**任务要求 A:** 把阅读文章中“HWPF对应Microsoft Word 97 (-2003),对老版本Word 6和Word 95格式提供简单的文本提取支持;”这句话译成英文。
**任务要求 B:** 阅读文章中有哪些组件名称以字母H开头?请全部列出。

**阅读文章:**
□ □ □ □ □ □ □

Apache POI简单使用-Java操作MS文档

Apache POI: A Java library for reading and writing Microsoft Office binary and OOXML file formats.

组件关系

对应关系说明:

POIFS for OLE 2 Documents

一般性使用直接操作抽象的针对特定文档的API即可,另外情况可能需要使用POFIS,更多信息: POIFS project page

HPSF for OLE 2 Document Properties

HPSF处理OLE 2 的属性(title, author, date of last modification etc.);
更多信息:HPSF project page

HSSF and XSSF for Excel Documents

HSSF对应Microsoft Excel 97 (-2003);
XSSF对应Microsoft Excel XML (2007+);
更多信息:HSSF+XSSF project page

HWPF and XWPF for Word Documents

HWPF对应Microsoft Word 97 (-2003),对老版本Word 6和Word 95格式提供简单的文本提取支持;
XWPF对应WordprocessingML (2007+);
更多信息:HWPF project page

HSLF and XSLF for PowerPoint Documents

HSLF对应Microsoft PowerPoint 97(-2003) ;
XSLF对应PresentationML (2007+);
更多信息:HSLF project page

HDGF and XDGF for Visio Documents

HDGF对应Microsoft Visio 97(-2003),目前只支持非常低级别的阅读和简单的文本提取。更对信息:HDGF / Diagram project page
XDGF对应Microsoft Visio XML (.vsdx)。更多信息:XDGF / Diagram project page

HPBF for Publisher Documents

HPBF对应Microsoft Publisher 98(-2007),目前只支持大约一半文件部分的低级别读取,以及简单的文本提取。更对信息:HPBF project page](https://poi.apache.org/components/hpbf/index.html)

□ □ □ □ □ □ □

**收集材料:**

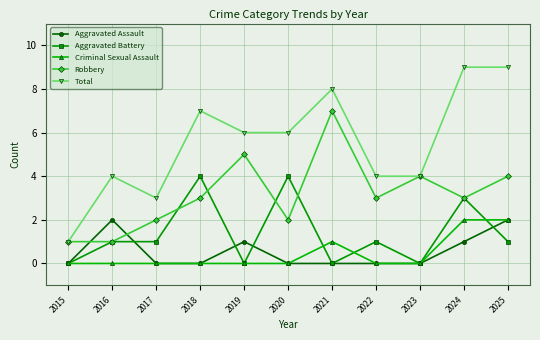

What are all the series names shown in the legend?

Aggravated Assault, Aggravated Battery, Criminal Sexual Assault, Robbery, Total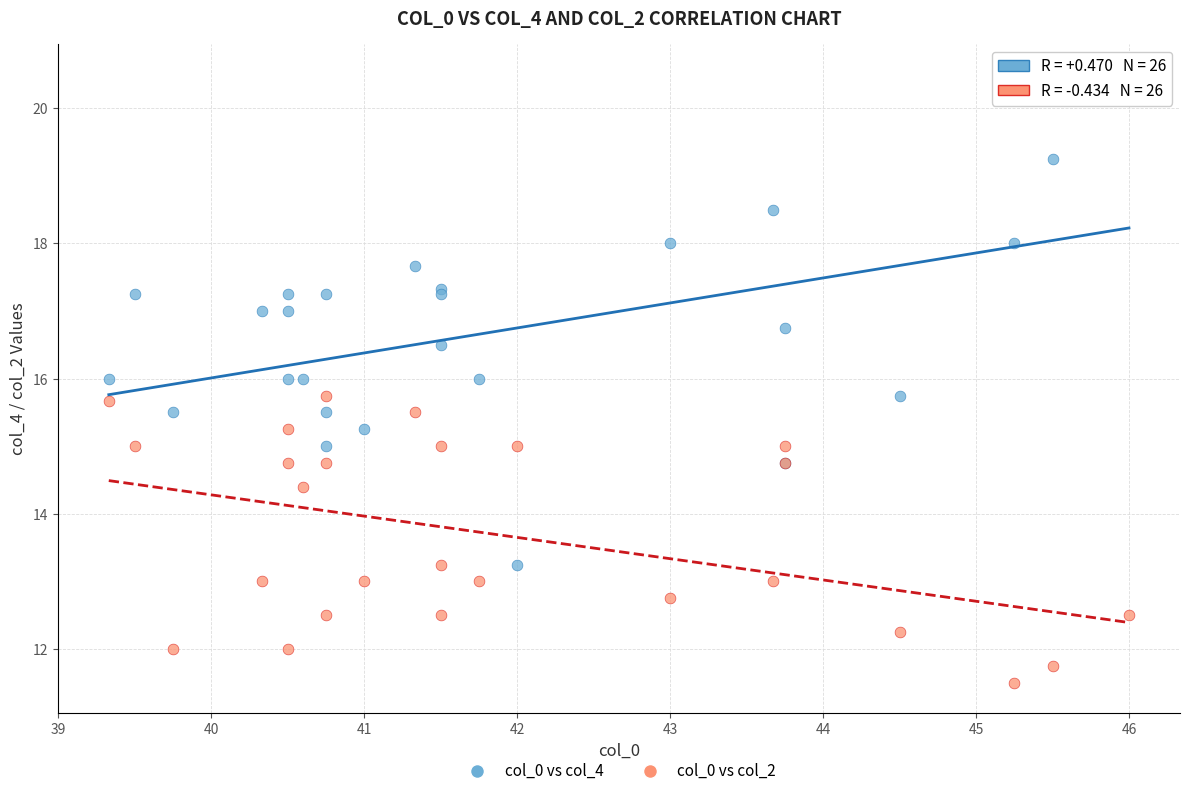

Which series contains the highest Y value?

col_0 vs col_4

□ □ □ □ □ □ □

**输出结果 A:** HWPF corresponds to Microsoft Word 97 (-2003) and provides simple text extraction support for the older Word 6 and Word 95 formats.

**输出结果 B:** HPSF、HSSF、HWPF、HSLF、HDGF、HPBF